Farmer's market in Italy

Visiting the XXI Century Farmer’s market

Farmer’s market?

Let me take a deep breath and start immediately with numbers. Since they have never been my forte, they always make me a little nervous. Well, the latest researches show that almost 70% of Italians accept to pay more to get NATURAL food (I use this word to simplify, even if know that there are many aspects contributing to this definition).

42% of the population is looking for healthy, fresh, preservative-free and locally sourced food even in supermarkets. In addition, 4 out of 10 Italians say that they preferably or exclusively buy fresh products at FARMER’S MARKETS, with a constant increase in this trend in the last five years. 65% of the interviewed prefers to do shopping in stores that ensure organic and GM-free products.

Looking at these data, Italy seems to be a country where physical and mental well-being, health and environmental sustainability are everyone’s first thought.The reality is a little different, but we can say that this is a “work in progress” and that things are going pretty well, since from the north to the south of the peninsula there are approximately ten thousand official dealers (weekly markets, fixed stands and shops) directly managed from farms and farmers, operating under the wing of Coldiretti and Slow Food.Coldiretti and Slow Food.

Farmer’s markets opened in Italy less than ten years ago, being regulated by laws only in 2007. In addition to fresh and locally produced goods, these places offer a beautiful and unique thing called small talk. No one would ask anything to an exhausted supermarket employe, that is rationally and quickly organizing potato sacks and peaches trays on the counters before running back to the warehouse cave, well protected by a plastic door. Instead, you can (and should) ask many details about each product at the market!

What’s that apple variety, which growing or breeding techniques have been used, how to cook that particular vegetable or match that cheese; in short, all those questions that allow you to be informed and establish a direct relationship with the greengrocer, the beekeeper, the butcher, the cheese seller, etc. It definitely makes a difference.

"We have a chance to get closer to the ground in a conscious way"

Farmer's market

Farmer's market

Are we trendy?

So let’s step back! We are children in the early 70s in Milan: mommy asks us to go to the shop down in the street and get some milk and bread. The bread is the michetta, the milk comes from the Centrale del latte di Milano and their cows graze close to Lodi Square.

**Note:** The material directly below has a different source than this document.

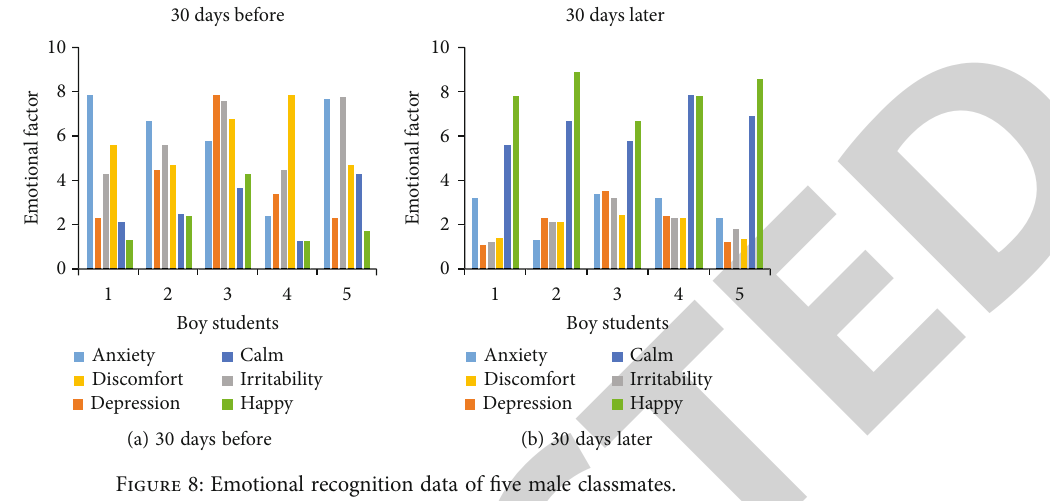
Figure 8: Emotional recognition data of fi ve male classmates.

On Wednesday there’s no school, so we go with our granny to the greengrocer, who works in the fields between Bergamo and Brescia, and to the furmagiatt, who leads a cheese factory in Monate (Varese). We wonder to see the first turnips or very exotic prickly pears on the stalls, coming from “far away”,

Now let’s fast forward to twenty-five years later: here we are in line at the supermarket, tired, on a rainy evening in November – we are always in Milan – with a cart full of plastic instead of real food. We eat food coming from anywhere in the world, we are globalizing and de-localizing.

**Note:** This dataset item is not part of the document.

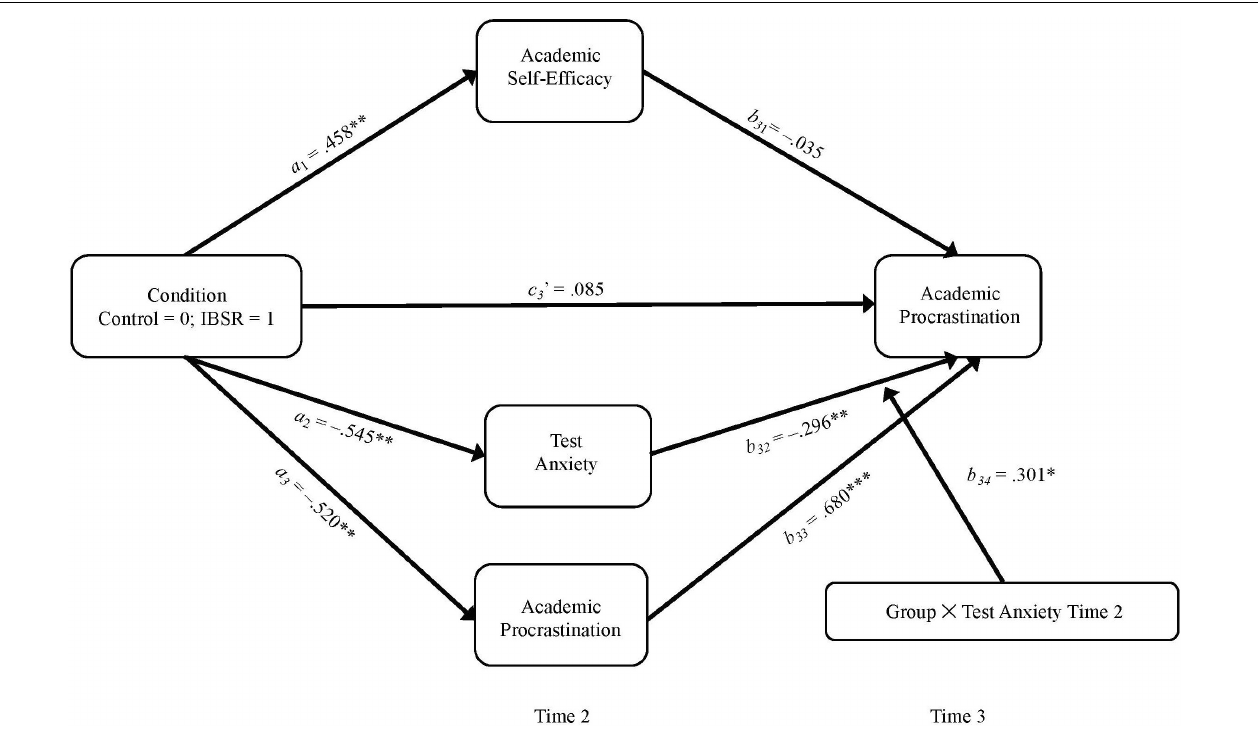
FIGURE 2 | Conditional Parallel Multiple Mediation Models for Academic Procrastination Measured at Time 3. All continuous variables were z -standardized. All reported parameter estimates are unstandardized. N = 71. † p ≤ 0.10, ∗ p ≤ 0.05, ∗∗ p ≤ 0.01, ∗∗∗ p ≤ 0.001. Reported are significance levels based one-tailed p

And here we are: TODAY we grab straw and cotton bags and head off – maybe by bike – to the nearest farmer’s market. We lose a bit ‘of time, meet some friends, discover a new variety of onions. Then we go home and try to cook something tasty, maybe catching up on some family recipes.

Are we trendy? If so, for once, I find it a good fashion, which brings us back to earth and, most of all, close to it. That’s definitely the “farmer’s market” added value: we have a chance to get closer to the ground in a conscious way, by supporting local productions and especially the local economy in a virtuous circle of positive benefits. And we can do it without extreme sacrifices, except depriving ourselves of eggplants in December and artichokes in August or risking to break a few eggs, since we take them home without a plastic box.